Having checked out a raised crosswalk on Lincoln Avenue in Lincoln Square, which has helped slow car speeds next to Kempf Plaza, Bradley said her main reason for opposing the speed tables is philosophical. Since all drivers might be required to hit the brakes before going over the speed tables, “you’re penalizing everybody, not just the speeders,” she said.
However, when I spoke to Sajovec on Friday, he said that some of the other opponents had been confused about the nature of raised crosswalks. “What they envisioned was more like speed humps,” he said.

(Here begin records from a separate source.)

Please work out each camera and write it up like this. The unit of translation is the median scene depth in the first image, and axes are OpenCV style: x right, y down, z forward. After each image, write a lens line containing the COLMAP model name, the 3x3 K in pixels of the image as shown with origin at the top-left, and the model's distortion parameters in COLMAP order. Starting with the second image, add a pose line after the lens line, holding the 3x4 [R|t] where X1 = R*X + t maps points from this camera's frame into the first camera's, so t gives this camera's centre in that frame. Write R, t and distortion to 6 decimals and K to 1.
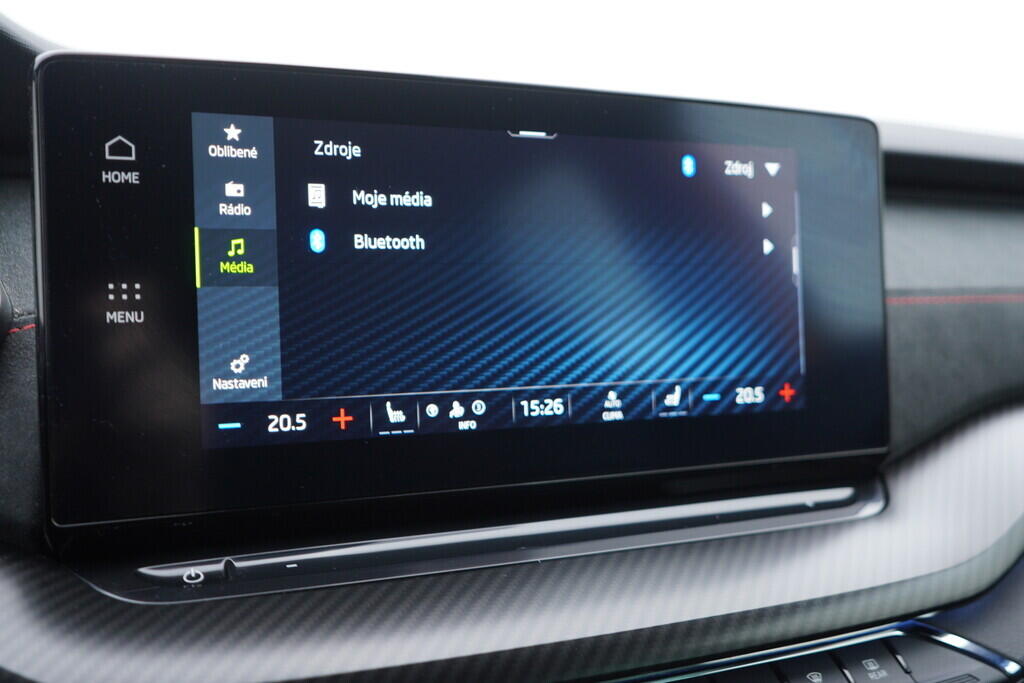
lens RADIAL K [[1058.2, 0, 512.0], [0, 1058.2, 341.5], [0, 0, 1]] dist [-0.009535, 0.020872]
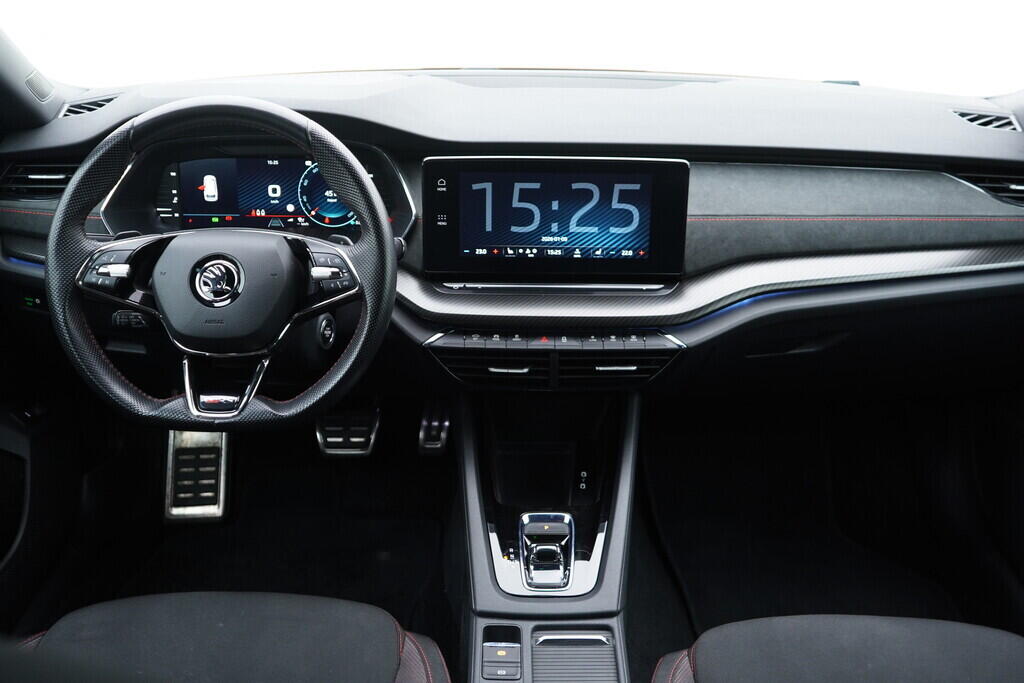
lens RADIAL K [[1063.1, 0, 512.0], [0, 1063.1, 341.5], [0, 0, 1]] dist [-0.002582, 0.001147]
pose [[0.910378, 0.165178, -0.379380, 1.396151], [-0.038296, 0.946567, 0.320227, -0.846255], [0.412002, -0.276999, 0.868059, -2.379480]]
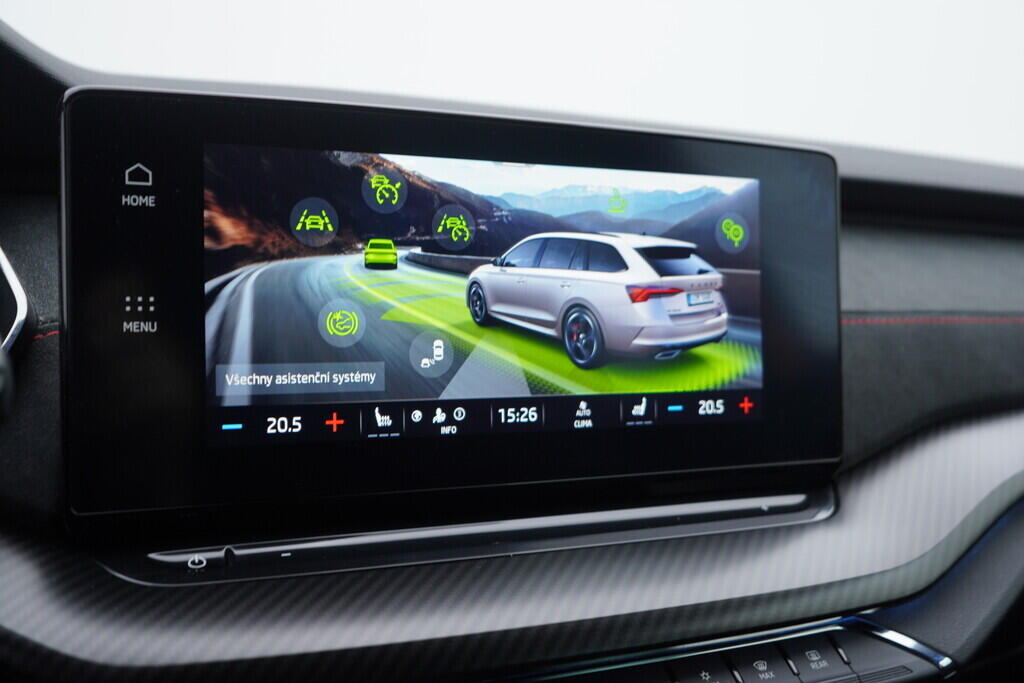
lens RADIAL K [[1058.2, 0, 512.0], [0, 1058.2, 341.5], [0, 0, 1]] dist [-0.009535, 0.020872]
pose [[0.999812, 0.019168, 0.003078, 0.019106], [-0.019157, 0.999811, -0.003306, -0.010692], [-0.003141, 0.003246, 0.999990, -0.100736]]
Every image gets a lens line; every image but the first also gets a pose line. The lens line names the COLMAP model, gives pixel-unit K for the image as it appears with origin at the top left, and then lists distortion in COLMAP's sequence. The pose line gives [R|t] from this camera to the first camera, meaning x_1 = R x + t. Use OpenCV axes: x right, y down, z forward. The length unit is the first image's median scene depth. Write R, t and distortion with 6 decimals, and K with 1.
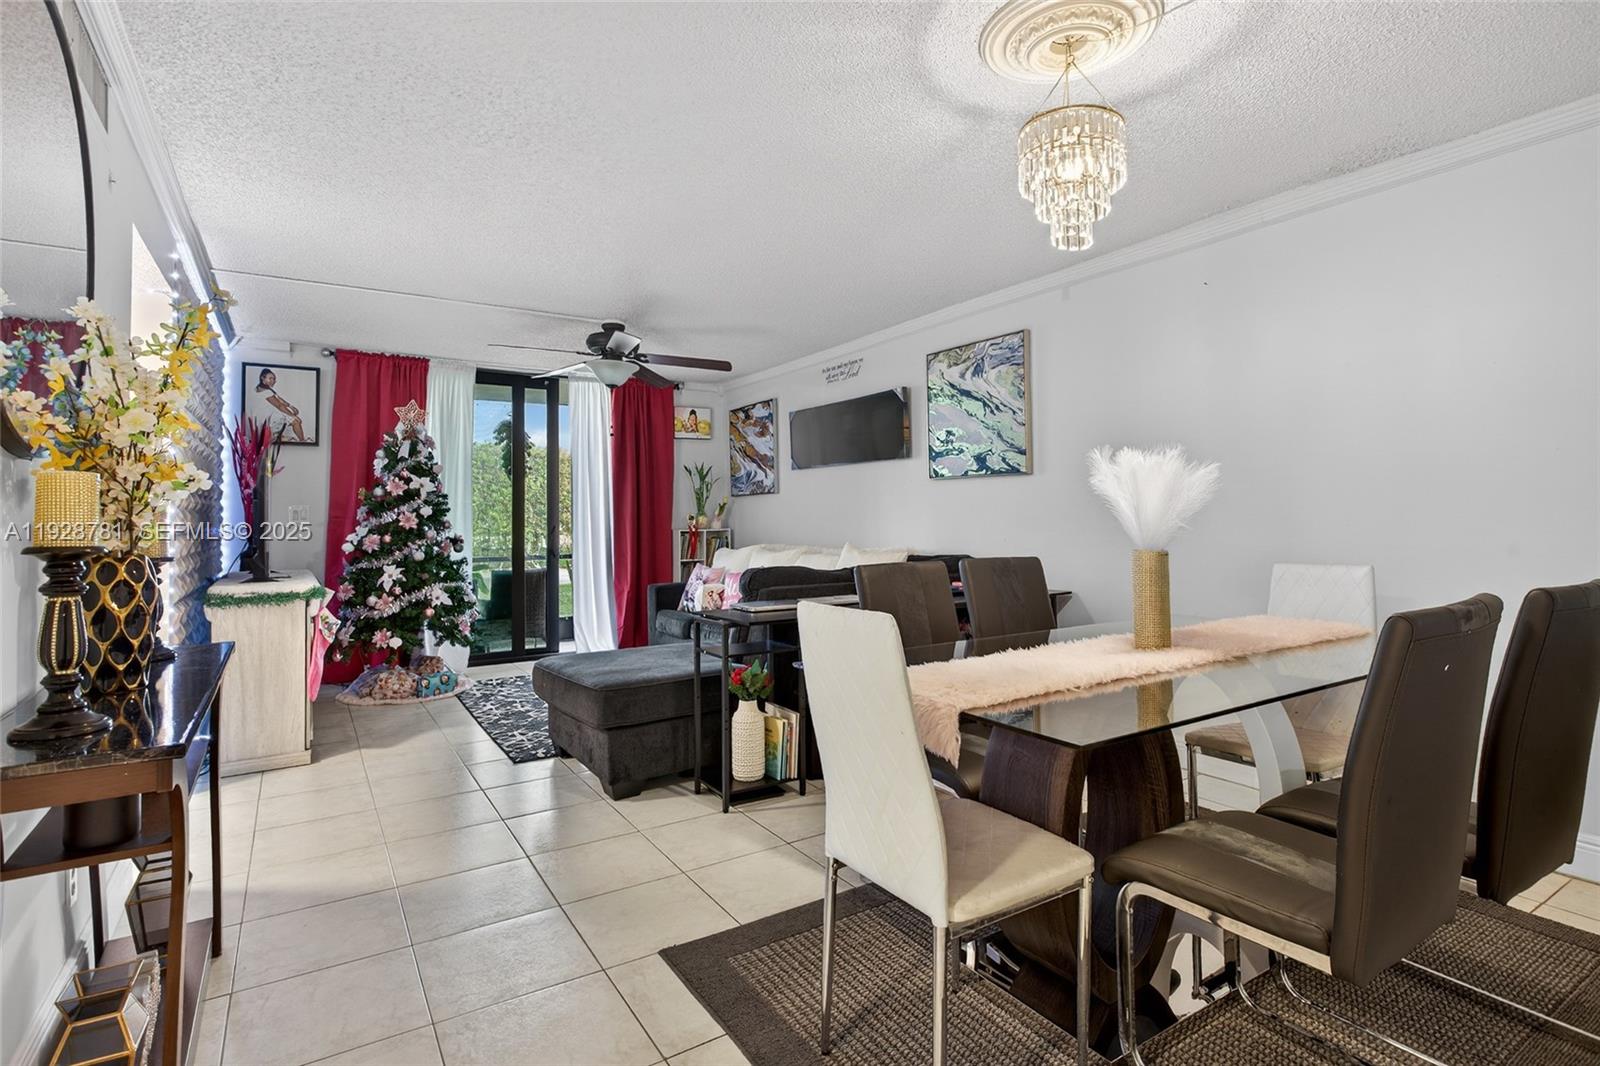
lens RADIAL K [[779.5, 0, 797.4], [0, 779.5, 514.0], [0, 0, 1]] dist [-0.030679, -0.000095]
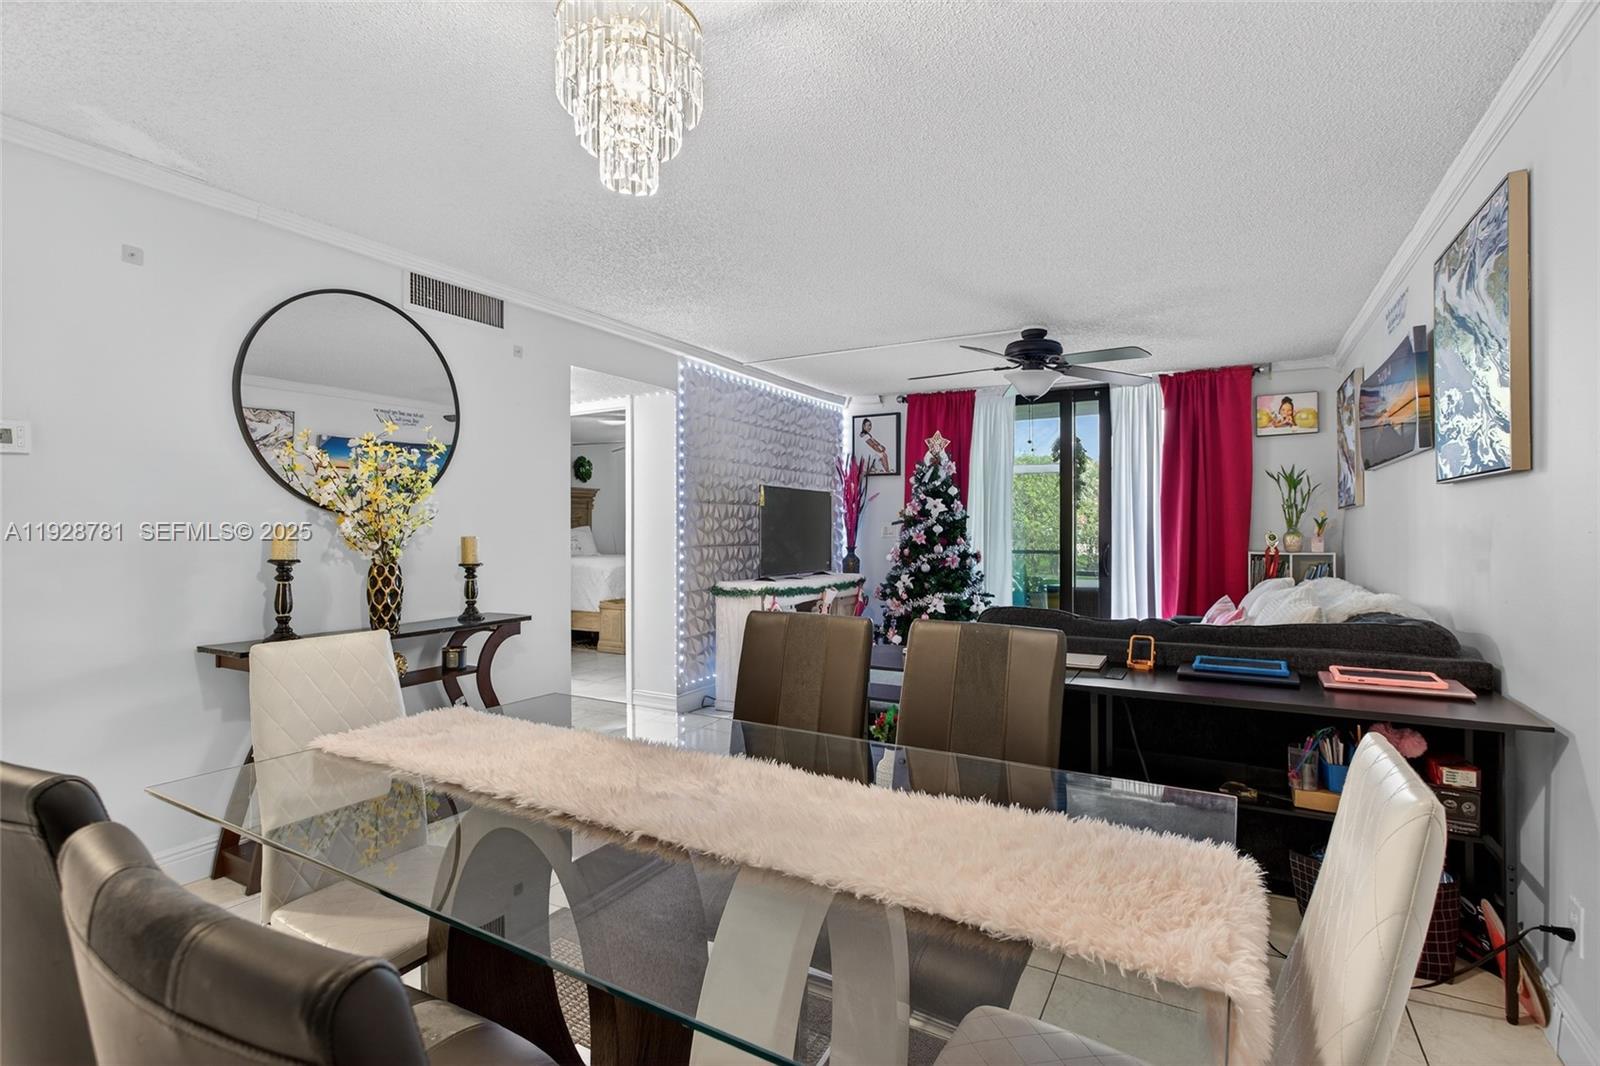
lens RADIAL K [[751.2, 0, 800.0], [0, 751.2, 533.0], [0, 0, 1]] dist [-0.001923, -0.000153]
pose [[0.471786, 0.014777, -0.881589, 0.389949], [0.000896, 0.999851, 0.017239, -0.016509], [0.881713, -0.008924, 0.471703, 0.298432]]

At a meeting of Logan Square Preservation last month, attendees watched a short Chicago Department of Transportation video of drivers going over a speed table next to a University of Chicago Laboratory Schools building at 5800 South Stony Island Avenue. After they watched the clip, a couple of people who had been against the Palmer Square raised crosswalks dropped their opposition, and all 30 members voted to endorse the proposal, Sajovec said.
“The next step is to make sure that all of the people around the park understand specifically what’s being proposed,” Sajovec said. “If all of the people who have concerns understand the proposal, then Scott can weigh the pros and cons and make a decision about whether to move forward.”
Last night, the safety campaign got another boost when the Homeowners Association of Palmer Square discussed the issue and voted eight to two in favor of the raised crosswalks, according to Andrea Keller’s husband Rudy Keller. He said the association would be passing on the results to Waguespack today.
It’s worth noting that the Stony Island speed table has less vertical deflection than the Lincoln Avenue raised crosswalk. The former appears to have been designed chiefly to raise awareness of pedestrians, rather than to force drivers to slow down. As a result, two of the three motorists in the short video appear to be passing over the Lab School speed table at a high speed, without braking at all.
While a final design for Palmer Square hasn’t been determined yet, hopefully the raised crosswalks would look more like the higher-profile Lincoln Square speed tables, which appear to be much more effective. It would be disappointing if the city chooses a design that merely suggests that drivers slow down, rather than requiring them to do so. A watered-down design would have little influence on the type of motorist who would drive faster than 40 mph next to a tot lot.